● Provided material:
»»
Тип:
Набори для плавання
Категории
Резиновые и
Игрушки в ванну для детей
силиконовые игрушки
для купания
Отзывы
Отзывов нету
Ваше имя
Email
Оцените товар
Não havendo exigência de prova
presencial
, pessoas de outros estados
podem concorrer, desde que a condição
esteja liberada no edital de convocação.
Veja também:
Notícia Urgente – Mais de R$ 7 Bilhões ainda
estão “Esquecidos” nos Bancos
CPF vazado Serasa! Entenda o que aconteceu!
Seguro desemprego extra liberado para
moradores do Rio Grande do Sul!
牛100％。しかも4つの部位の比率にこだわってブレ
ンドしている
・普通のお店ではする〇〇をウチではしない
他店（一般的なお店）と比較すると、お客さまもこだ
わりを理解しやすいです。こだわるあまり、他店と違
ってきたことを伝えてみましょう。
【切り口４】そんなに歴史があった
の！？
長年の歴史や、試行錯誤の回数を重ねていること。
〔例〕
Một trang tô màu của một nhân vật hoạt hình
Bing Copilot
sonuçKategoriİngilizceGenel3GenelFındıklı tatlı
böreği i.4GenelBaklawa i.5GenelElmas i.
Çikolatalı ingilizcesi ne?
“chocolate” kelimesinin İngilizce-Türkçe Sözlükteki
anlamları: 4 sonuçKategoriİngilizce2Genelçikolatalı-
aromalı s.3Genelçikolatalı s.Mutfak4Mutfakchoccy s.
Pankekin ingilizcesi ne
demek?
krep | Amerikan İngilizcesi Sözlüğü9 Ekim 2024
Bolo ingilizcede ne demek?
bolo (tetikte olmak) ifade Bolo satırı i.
««
● Requirement: Retype each entry exactly, missing none.

● Task result:
Тип:
Набори для плавання
Категории
Резиновые и
Игрушки в ванну для детей
силиконовые игрушки
для купания
Отзывы
Отзывов нету
Ваше имя
Email
Оцените товар
Não havendo exigência de prova
presencial
, pessoas de outros estados
podem concorrer, desde que a condição
esteja liberada no edital de convocação.
Veja também:
Notícia Urgente – Mais de R$ 7 Bilhões ainda
estão “Esquecidos” nos Bancos
CPF vazado Serasa! Entenda o que aconteceu!
Seguro desemprego extra liberado para
moradores do Rio Grande do Sul!
牛100％。しかも4つの部位の比率にこだわってブレ
ンドしている
・普通のお店ではする〇〇をウチではしない
他店（一般的なお店）と比較すると、お客さまもこだ
わりを理解しやすいです。こだわるあまり、他店と違
ってきたことを伝えてみましょう。
【切り口４】そんなに歴史があった
の！？
長年の歴史や、試行錯誤の回数を重ねていること。
〔例〕
Một trang tô màu của một nhân vật hoạt hình
Bing Copilot
sonuçKategoriİngilizceGenel3GenelFındıklı tatlı
böreği i.4GenelBaklawa i.5GenelElmas i.
Çikolatalı ingilizcesi ne?
“chocolate” kelimesinin İngilizce-Türkçe Sözlükteki
anlamları: 4 sonuçKategoriİngilizce2Genelçikolatalı-
aromalı s.3Genelçikolatalı s.Mutfak4Mutfakchoccy s.
Pankekin ingilizcesi ne
demek?
krep | Amerikan İngilizcesi Sözlüğü9 Ekim 2024
Bolo ingilizcede ne demek?
bolo (tetikte olmak) ifade Bolo satırı i.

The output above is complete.